Robert Quintana, president of the Storrie Project Water Users Association, said Monday that no one informed his group about the change either — and the association was very much involved in the issue.
A couple of years ago, the state Water Trust Board approved $1.2 million for a study to install pipes for the association, reducing the more than 40 percent of water loss because of evaporation.
In return, the group was to give the city more water storage rights in Storrie Lake.
But last year, then-City Manager John Avila started working to change the purpose of the money for an effluent line along Cinder Road. Officials say that the board approved the request to change the intent earlier this year.
Avila said in an interview last week that the effluent lines would have gone all the way to Storrie members to spread treated wastewater on alfalfa fields.

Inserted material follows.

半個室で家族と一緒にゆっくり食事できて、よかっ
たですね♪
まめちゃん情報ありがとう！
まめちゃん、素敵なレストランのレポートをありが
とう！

He also said that the city planned to put in a sewer line in the same trench because of the system’s lack of capacity in north Las Vegas. This plan had the encouragement of businessman and former City Councilman Carlos Gallegos, who has a 32-lot subdivision on the north side.
Quintana said he never heard about that idea from Avila or any other city official. He said as far as he was concerned, the original plan was a go. Shortly after the city found out it had the money, Quintana said he met with Albuquerque-based Molzen-Corbin and Associates, an engineering firm, to start work on the plans.
“We spent quite a bit of time on the design for the delivery system,” Quintana said.
In recent weeks, City Council members have publicly questioned what the money is for, and one councilman, Andrew Feldman, has called the changed intent a “political move.”
However, Gallegos has taken exception to such views. He said the City Council should have known about the changed purpose and that George DuFour, the city’s utilities director, certainly knew about the issue.
DuFour has said he was in a meeting with Avila about the matter but that he was new on the job and didn’t know where Cinder Road was at that time.
Gallegos said he has enlisted the aid of both state Rep. Richard Vigil and Sen. Pete Campos.
“If I hadn’t pursued it, we would have lost the money already,” he said. “Everyone is looking at this as if it’s just helping Carlos Gallegos. This is helping the city. Every time a house gets built, the city gets tax money, the schools get money. Down the line, it will help me.”
The city had planned a special meeting for today on the state money, but it was canceled.